Exercise objective
Starting at the line that contains "index dip: (854, 806)" and ending at the line that contains "ring mcp: (344, 381)", the lines below are to be given again exactly, with nothing added.

Extracted information
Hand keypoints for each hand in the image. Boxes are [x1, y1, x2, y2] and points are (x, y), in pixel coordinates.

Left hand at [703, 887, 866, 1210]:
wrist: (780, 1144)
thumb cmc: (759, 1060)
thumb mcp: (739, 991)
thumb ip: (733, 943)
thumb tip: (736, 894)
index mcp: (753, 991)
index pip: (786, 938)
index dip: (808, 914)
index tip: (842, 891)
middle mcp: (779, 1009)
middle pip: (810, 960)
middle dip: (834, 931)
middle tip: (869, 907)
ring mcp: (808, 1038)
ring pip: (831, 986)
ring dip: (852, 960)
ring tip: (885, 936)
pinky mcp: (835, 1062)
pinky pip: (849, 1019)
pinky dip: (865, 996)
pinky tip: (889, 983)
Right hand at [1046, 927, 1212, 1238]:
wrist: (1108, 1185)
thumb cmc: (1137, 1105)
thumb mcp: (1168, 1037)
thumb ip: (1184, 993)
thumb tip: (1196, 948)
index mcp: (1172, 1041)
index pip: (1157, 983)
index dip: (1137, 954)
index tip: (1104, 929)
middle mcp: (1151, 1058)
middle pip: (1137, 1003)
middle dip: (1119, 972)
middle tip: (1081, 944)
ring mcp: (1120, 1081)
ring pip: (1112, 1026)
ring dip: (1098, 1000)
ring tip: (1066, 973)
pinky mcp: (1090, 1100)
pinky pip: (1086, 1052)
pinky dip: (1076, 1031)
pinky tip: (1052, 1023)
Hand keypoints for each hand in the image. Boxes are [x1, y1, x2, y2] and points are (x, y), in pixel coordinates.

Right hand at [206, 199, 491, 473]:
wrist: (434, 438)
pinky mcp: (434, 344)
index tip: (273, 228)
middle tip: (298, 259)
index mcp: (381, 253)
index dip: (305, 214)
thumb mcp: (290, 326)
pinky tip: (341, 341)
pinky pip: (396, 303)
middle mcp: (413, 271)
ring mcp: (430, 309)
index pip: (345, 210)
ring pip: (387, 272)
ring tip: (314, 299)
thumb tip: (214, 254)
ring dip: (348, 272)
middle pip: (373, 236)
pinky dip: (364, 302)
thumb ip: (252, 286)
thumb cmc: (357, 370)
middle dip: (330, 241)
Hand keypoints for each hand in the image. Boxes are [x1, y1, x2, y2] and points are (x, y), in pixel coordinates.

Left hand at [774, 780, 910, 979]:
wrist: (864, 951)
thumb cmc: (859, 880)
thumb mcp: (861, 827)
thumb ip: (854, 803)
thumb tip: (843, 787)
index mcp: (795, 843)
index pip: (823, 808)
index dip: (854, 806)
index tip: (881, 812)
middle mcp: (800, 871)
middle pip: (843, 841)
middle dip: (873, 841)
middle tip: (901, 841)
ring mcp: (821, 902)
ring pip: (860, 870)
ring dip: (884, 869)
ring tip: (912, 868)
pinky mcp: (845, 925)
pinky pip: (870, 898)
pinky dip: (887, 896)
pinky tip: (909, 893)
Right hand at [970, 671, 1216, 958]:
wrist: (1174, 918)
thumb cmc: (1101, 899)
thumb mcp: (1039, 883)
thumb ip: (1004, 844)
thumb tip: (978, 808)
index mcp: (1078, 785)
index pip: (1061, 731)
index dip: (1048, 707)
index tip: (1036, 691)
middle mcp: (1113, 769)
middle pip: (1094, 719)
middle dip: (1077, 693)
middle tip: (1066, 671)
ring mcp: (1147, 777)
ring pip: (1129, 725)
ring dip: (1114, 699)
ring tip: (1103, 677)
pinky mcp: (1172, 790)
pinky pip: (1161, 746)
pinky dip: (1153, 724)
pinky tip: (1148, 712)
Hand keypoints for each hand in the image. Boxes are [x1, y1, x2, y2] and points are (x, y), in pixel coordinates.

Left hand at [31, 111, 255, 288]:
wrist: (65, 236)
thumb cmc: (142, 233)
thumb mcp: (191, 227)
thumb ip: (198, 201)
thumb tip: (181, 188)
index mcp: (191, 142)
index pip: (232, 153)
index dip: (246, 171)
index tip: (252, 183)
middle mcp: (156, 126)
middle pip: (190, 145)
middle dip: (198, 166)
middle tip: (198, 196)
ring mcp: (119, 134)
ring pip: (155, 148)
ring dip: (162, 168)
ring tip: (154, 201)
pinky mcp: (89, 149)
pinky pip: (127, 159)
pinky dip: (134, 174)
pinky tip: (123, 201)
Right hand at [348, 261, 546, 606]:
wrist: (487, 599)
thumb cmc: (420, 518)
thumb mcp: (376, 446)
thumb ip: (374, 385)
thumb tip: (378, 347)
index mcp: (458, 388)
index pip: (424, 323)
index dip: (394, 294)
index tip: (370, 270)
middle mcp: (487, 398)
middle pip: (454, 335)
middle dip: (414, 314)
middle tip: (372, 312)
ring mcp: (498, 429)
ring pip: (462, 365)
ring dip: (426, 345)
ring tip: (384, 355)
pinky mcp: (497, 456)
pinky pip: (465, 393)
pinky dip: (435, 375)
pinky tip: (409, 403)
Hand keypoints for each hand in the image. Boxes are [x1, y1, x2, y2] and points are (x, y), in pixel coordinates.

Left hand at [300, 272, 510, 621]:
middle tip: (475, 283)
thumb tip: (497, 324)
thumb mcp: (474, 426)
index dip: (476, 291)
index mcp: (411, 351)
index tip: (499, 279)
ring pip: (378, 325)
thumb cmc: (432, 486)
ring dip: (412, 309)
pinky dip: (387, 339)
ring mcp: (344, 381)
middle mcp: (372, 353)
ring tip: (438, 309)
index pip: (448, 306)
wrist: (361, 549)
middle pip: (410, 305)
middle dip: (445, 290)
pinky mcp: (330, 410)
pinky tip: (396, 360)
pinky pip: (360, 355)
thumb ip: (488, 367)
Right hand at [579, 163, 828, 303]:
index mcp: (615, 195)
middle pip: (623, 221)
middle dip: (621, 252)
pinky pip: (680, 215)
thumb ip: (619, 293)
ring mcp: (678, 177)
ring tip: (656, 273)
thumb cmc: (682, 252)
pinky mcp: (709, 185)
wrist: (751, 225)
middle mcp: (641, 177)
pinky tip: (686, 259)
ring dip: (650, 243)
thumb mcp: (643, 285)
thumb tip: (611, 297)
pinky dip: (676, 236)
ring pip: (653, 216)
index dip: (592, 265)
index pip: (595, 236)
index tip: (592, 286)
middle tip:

Answer section
index dip: (854, 806)
index tip: (881, 812)
middle mcp: (800, 871)
middle pip: (843, 841)
middle dip: (873, 841)
middle tip: (901, 841)
ring mcp: (821, 902)
ring pip: (860, 870)
ring dip: (884, 869)
ring tip: (912, 868)
pinky mcp: (845, 925)
pinky pip: (870, 898)
pinky dip: (887, 896)
pinky tip: (909, 893)
Right hand at [970, 671, 1216, 958]:
wrist: (1174, 918)
thumb cmc: (1101, 899)
thumb mcp: (1039, 883)
thumb ip: (1004, 844)
thumb tip: (978, 808)
index mcp: (1078, 785)
index pip: (1061, 731)
index dip: (1048, 707)
index tip: (1036, 691)
middle mcp: (1113, 769)
middle pip: (1094, 719)
middle dip: (1077, 693)
middle tip: (1066, 671)
ring mcp: (1147, 777)
ring pip: (1129, 725)
ring dip: (1114, 699)
ring tip: (1103, 677)
pinky mcp: (1172, 790)
pinky pip: (1161, 746)
pinky dip: (1153, 724)
pinky tip: (1148, 712)
Hand keypoints for each hand in the image. Boxes are [x1, y1, x2, y2] and points are (x, y), in pixel coordinates.

Left hand at [31, 111, 255, 288]:
wrist: (65, 236)
thumb cmc: (142, 233)
thumb mcp: (191, 227)
thumb ip: (198, 201)
thumb tip: (181, 188)
index mcp: (191, 142)
index pip: (232, 153)
index dip: (246, 171)
index tip: (252, 183)
middle mcp: (156, 126)
middle pip: (190, 145)
middle dip: (198, 166)
middle tip: (198, 196)
ring mcp: (119, 134)
ring pip: (155, 148)
ring dip: (162, 168)
ring tip: (154, 201)
pinky mcp: (89, 149)
pinky pip: (127, 159)
pinky dip: (134, 174)
pinky tip: (123, 201)
Right hand at [348, 261, 546, 606]:
wrist: (487, 599)
thumb cmc: (420, 518)
thumb mcp: (376, 446)
thumb ip: (374, 385)
thumb tip: (378, 347)
index mcp: (458, 388)
index pip: (424, 323)
index dip: (394, 294)
index tip: (370, 270)
middle mcp: (487, 398)
middle pip: (454, 335)
middle dip: (414, 314)
middle tip: (372, 312)
ring mcp: (498, 429)
ring pip: (462, 365)
ring dip: (426, 345)
ring tip: (384, 355)
pinky mcp: (497, 456)
pinky pip: (465, 393)
pinky dip: (435, 375)
pinky tip: (409, 403)
Hand keypoints for each hand in the image. Boxes are [x1, y1, x2, y2] and points are (x, y), in pixel coordinates.

Left hand at [300, 272, 510, 621]:
middle tip: (475, 283)
thumb tip: (497, 324)
thumb mcp: (474, 426)
index dip: (476, 291)
index mcp: (411, 351)
index tip: (499, 279)
ring pip: (378, 325)
thumb cmc: (432, 486)
ring dip: (412, 309)
pinky dip: (387, 339)
ring mcp: (344, 381)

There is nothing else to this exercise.